> [Provided text]:
+++

3. Former state Senator Jay O’Brien abandoned his Senate campaign after he was caught on camera doing what?

a. Shoplifting women’s underwear

b. Smoking crack cocaine with Marion Berry

c. Performing a spirited version of “Carry Me Back to Old Virginny” in blackface

d. Stealing his opponent’s campaign literature from a local general store

 

4. When informed that he had mistakenly included the address of Congressman Tom Perriello’s brother, who has four children under the age of eight, in a threatening post on his blog, how did Tea Party member Mike Troxel respond?

a. “Oh well, collateral damage.” 

b. “I have no reason to believe it’s not his house.” 

c. “I was a journalism major in college, so I have every reason to believe my research is accurate.”

d. All of the above

 

5. Before he was revealed to be one of the most delusional political charlatans of all time, presidential aspirant John Edwards wanted something special from Charlottesville’s own Dave Matthews. What was it?

a. A personal tour of Blenheim Vineyards, complete with special “body shot” wine tastings

b. An “incredibly groovy” campaign theme song

c. To have the Dave Matthews Band perform at the rooftop wedding of Edwards and his then-pregnant mistress Rielle Hunter

d. Vocal lessons to help improve Edwards’ nasal tonal range

 

6. During February’s massive snowstorms, the Republican Party of Virginia put out a video mocking the entire concept of climate change. What was its title?

+++

> [Listing]:
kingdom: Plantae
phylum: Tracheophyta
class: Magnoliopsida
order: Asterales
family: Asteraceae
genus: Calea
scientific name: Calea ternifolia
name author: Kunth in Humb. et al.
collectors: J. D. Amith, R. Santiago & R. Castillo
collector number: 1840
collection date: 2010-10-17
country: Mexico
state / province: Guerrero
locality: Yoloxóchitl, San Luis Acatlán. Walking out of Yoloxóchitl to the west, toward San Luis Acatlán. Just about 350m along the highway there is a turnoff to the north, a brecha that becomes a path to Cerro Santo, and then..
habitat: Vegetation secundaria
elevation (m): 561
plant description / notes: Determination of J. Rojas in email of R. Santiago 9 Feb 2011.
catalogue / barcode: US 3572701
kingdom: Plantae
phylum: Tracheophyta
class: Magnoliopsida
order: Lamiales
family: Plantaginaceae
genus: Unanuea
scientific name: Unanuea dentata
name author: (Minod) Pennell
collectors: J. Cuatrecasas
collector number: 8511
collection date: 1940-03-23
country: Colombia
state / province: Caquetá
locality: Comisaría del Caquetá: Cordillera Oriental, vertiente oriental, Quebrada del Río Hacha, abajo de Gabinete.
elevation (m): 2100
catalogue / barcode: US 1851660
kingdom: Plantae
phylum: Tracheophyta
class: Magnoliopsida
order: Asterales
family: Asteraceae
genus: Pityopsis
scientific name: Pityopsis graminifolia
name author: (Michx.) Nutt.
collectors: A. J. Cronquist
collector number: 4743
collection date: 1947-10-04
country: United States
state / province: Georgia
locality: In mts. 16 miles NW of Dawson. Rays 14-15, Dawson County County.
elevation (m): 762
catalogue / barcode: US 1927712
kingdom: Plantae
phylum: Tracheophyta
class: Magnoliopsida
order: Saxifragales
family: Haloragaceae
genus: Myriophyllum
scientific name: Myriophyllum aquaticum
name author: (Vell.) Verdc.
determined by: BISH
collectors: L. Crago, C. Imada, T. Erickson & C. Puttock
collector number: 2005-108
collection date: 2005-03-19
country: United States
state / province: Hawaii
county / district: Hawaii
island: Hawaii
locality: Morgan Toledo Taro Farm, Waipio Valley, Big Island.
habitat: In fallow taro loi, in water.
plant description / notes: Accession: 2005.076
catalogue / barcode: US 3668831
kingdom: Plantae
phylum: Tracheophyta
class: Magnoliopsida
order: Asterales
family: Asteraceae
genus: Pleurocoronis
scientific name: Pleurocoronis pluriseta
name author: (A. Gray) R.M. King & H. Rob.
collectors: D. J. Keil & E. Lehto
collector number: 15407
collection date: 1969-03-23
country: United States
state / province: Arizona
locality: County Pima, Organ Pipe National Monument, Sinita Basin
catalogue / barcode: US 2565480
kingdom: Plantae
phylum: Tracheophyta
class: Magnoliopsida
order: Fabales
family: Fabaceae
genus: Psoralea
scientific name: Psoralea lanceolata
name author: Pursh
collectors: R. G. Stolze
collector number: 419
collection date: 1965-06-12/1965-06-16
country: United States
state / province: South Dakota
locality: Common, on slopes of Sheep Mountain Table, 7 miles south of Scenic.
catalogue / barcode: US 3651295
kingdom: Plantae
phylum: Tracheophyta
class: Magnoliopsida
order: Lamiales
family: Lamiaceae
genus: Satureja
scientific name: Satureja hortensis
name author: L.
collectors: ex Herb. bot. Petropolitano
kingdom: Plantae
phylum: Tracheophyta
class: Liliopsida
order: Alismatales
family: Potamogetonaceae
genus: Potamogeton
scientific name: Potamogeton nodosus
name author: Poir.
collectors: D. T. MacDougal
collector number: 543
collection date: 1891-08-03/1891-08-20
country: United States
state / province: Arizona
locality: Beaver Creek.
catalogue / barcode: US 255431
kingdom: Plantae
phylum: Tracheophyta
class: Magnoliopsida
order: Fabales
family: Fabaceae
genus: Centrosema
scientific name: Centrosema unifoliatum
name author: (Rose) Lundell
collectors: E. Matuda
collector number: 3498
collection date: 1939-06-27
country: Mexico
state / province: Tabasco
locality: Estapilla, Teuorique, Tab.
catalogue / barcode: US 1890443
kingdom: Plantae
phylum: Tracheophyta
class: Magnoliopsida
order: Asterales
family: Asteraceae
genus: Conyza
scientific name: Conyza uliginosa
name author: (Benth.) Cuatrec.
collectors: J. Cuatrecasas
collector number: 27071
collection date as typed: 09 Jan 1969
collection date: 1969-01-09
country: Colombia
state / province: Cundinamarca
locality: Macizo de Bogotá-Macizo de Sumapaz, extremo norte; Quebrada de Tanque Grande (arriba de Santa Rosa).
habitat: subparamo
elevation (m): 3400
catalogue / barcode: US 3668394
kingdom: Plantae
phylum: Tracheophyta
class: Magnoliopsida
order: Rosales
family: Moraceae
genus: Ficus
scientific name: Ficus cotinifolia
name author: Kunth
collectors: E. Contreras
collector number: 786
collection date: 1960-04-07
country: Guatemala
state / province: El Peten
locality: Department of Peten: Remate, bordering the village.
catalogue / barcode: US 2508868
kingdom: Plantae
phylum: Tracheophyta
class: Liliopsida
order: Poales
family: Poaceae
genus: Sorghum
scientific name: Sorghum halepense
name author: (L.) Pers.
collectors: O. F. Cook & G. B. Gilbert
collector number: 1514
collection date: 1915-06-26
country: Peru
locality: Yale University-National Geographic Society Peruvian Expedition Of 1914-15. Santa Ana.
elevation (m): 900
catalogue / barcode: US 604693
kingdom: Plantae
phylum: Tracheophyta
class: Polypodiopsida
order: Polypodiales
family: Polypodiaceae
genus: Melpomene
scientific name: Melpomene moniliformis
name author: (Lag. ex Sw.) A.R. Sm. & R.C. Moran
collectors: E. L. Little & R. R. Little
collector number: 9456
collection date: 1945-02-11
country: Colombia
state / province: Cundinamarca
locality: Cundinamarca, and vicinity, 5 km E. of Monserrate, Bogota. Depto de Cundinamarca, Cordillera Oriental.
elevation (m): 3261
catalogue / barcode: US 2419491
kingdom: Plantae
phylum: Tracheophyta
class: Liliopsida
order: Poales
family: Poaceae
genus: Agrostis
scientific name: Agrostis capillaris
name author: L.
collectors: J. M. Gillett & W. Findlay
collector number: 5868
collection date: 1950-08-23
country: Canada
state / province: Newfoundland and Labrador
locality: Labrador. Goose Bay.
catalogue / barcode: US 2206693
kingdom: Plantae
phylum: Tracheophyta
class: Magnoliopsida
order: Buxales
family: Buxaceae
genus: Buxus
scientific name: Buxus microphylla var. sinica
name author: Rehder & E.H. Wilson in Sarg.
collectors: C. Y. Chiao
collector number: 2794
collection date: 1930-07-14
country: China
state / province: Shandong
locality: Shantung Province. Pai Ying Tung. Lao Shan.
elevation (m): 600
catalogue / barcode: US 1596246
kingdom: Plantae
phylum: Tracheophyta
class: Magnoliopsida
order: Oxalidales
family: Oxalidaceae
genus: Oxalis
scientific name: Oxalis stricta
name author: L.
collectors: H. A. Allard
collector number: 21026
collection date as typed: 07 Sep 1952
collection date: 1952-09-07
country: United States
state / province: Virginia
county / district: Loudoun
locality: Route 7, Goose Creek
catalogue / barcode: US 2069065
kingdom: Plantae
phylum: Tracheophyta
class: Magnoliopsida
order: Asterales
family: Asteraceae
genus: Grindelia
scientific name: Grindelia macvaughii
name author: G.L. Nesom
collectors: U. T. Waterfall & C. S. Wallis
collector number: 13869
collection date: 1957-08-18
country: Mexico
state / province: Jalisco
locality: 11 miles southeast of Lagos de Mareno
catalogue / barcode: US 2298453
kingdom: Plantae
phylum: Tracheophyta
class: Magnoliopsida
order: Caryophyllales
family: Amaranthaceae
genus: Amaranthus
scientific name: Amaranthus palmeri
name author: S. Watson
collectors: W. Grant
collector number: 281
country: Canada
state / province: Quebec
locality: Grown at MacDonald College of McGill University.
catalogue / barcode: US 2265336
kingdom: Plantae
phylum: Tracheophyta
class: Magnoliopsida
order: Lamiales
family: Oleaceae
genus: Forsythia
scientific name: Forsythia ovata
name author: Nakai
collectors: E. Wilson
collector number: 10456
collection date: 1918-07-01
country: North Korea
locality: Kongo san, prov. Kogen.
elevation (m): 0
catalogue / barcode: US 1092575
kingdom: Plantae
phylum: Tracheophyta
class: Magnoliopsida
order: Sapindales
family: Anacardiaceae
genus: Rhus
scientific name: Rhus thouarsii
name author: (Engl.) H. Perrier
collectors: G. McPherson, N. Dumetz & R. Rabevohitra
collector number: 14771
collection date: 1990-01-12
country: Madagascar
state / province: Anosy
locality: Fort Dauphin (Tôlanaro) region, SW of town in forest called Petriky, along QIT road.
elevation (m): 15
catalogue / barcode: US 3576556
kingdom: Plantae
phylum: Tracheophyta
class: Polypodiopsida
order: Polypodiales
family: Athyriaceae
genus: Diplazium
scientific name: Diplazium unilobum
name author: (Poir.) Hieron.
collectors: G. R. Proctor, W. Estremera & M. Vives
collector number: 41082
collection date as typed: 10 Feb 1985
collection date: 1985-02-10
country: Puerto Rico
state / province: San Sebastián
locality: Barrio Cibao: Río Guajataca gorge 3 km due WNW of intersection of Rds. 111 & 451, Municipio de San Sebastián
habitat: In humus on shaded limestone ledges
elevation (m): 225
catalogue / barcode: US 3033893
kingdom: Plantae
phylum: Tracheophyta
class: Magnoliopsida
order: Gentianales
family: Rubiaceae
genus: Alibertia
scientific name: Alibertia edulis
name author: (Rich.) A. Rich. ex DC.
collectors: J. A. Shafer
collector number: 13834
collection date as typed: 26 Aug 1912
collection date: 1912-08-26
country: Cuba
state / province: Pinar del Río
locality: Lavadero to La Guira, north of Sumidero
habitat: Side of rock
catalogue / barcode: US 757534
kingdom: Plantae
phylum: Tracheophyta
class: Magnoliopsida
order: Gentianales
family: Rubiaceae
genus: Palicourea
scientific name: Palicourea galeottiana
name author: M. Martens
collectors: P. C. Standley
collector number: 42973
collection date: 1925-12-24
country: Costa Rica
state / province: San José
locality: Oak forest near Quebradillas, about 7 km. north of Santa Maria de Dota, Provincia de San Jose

+++

> [Parts of the exercise]:
1. Repeat the part of the quiz starting with "a. A personal" and going on through "was its title?".
2. According to the quiz, whose address did Mike Troxel mistakenly include in a threatening post on his blog?

> [Results of the tasks]:
1.
a. A personal tour of Blenheim Vineyards, complete with special “body shot” wine tastings

b. An “incredibly groovy” campaign theme song

c. To have the Dave Matthews Band perform at the rooftop wedding of Edwards and his then-pregnant mistress Rielle Hunter

d. Vocal lessons to help improve Edwards’ nasal tonal range

 

6. During February’s massive snowstorms, the Republican Party of Virginia put out a video mocking the entire concept of climate change. What was its title?

2. Congressman Tom Perriello's brother